O evento integra um projeto nacional, composto por uma rede de 40 instituições de ensino superior articuladas para formar mais de 700 enfermeiras obstétricas pelo país, com foco prioritário nas regiões do interior. No Acre, o programa abrange turmas de especialização e residência voltadas para profissionais atuantes nas regionais do Alto Acre, Alto Purus, Baixo Acre, Tarauacá-Envira e Juruá.
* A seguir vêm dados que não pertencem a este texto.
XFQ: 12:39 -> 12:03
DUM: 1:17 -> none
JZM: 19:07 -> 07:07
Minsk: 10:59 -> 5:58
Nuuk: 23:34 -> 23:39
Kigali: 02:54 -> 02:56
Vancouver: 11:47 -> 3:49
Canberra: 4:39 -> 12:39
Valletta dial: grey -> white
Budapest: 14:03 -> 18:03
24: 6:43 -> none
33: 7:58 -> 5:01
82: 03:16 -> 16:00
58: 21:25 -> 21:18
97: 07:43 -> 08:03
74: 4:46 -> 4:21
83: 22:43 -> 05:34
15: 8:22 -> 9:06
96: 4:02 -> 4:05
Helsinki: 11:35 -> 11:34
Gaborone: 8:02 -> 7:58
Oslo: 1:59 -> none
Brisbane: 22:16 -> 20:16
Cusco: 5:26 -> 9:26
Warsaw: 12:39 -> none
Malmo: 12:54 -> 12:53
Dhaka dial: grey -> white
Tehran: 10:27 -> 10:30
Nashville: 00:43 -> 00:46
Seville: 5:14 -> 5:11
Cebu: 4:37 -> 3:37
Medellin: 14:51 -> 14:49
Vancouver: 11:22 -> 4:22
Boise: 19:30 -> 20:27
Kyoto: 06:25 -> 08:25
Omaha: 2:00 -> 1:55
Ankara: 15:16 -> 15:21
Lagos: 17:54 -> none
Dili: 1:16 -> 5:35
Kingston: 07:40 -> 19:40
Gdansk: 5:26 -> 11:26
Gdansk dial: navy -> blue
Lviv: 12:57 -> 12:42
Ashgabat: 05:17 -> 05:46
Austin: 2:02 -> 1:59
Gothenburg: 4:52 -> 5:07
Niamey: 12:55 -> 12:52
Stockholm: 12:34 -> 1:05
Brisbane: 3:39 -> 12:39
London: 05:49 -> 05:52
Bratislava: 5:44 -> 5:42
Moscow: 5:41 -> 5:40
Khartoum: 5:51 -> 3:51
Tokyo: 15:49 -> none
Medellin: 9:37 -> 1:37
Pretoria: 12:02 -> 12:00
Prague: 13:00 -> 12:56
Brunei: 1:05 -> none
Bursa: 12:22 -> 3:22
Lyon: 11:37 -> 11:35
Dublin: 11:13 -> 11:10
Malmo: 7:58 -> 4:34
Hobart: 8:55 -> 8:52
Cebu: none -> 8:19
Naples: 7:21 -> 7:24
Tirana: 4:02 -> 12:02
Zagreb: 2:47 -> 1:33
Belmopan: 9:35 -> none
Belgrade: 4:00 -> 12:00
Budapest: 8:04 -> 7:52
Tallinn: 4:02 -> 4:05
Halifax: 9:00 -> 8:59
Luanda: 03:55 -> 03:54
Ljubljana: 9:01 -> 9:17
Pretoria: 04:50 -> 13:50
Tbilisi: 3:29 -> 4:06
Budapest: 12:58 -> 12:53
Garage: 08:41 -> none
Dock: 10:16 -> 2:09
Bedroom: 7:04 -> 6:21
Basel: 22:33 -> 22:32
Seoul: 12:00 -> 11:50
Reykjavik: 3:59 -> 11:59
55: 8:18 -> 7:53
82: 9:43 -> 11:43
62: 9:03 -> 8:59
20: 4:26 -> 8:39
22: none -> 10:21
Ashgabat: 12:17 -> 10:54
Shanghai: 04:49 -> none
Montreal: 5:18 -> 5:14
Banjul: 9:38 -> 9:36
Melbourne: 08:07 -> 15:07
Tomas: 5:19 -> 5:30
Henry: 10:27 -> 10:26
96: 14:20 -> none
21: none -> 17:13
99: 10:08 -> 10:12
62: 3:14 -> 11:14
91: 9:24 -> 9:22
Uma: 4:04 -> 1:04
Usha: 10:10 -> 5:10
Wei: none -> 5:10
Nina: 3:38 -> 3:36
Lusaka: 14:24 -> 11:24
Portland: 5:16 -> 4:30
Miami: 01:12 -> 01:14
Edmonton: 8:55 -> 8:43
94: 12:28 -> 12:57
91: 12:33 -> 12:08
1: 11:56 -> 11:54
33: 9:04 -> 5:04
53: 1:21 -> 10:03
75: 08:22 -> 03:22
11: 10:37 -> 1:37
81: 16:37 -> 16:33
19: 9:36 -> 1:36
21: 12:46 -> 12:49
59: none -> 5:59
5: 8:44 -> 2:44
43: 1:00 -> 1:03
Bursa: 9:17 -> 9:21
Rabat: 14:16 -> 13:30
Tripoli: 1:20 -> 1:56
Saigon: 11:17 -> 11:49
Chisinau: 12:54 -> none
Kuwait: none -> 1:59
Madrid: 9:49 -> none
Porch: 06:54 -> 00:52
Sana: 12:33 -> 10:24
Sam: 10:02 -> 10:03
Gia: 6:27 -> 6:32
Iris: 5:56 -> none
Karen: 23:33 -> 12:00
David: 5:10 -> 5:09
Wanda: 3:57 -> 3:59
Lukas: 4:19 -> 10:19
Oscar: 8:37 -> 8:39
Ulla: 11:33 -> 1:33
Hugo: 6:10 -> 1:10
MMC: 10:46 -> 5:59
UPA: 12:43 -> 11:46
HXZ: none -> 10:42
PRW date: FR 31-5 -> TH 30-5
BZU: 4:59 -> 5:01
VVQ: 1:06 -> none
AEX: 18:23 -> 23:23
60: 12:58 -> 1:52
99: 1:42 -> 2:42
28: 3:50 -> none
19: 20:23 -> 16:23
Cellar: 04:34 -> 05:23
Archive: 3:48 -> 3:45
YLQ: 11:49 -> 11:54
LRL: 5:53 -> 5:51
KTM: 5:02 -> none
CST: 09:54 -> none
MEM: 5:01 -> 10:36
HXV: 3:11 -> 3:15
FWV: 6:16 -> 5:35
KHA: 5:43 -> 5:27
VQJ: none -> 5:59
“A Ufac cumpre o seu papel social ao ampliar a formação e capacitar profissionais que atuam em um momento tão ímpar quanto o nascimento de uma criança”, disse o reitor Josimar Ferreira. “Contamos com alunos de todas as regionais. Isso gera um efeito multiplicador: o profissional capacitado coordena equipes locais e eleva diretamente a qualidade do atendimento prestado à população pelo SUS.”
A coordenadora das formações no Estado e professora da Ufac, Sheley Borges, destacou a necessidade de repensar a prática profissional para garantir um cuidado humanizado e seguro. “A intencionalidade da nossa formação é reduzir a mortalidade materna e neonatal e alcançar as mulheres em uma dimensão em que sejam respeitadas. Queremos garantir que as escolhas não ocorram por medo, como optar por uma cesariana sem compreender que é uma cirurgia de grande porte.”
A coordenadora nacional do curso de especialização em Enfermagem Obstétrica da Rede Alyne, vinculada à Universidade Federal de Minas Gerais, Kleyde Ventura, ressaltou a relevância estratégica da parceria com a Ufac. “No Acre, vivemos uma condição muito especial, pois, com exceção de uma aluna, todas as especializadas são do interior. Estamos interiorizando e descentralizando os modos de formar, abordando o trabalho multiprofissional e a articulação de redes para garantir assistência de qualidade e direitos assegurados.”
Também participaram do seminário o promotor de Justiça do MP-AC, Gláucio Oshiro; o coordenador do curso de Enfermagem da Ufac, João Francalino; e o epidemiologista Serafim Salgado, coordenador das metodologias aplicadas no programa de formação.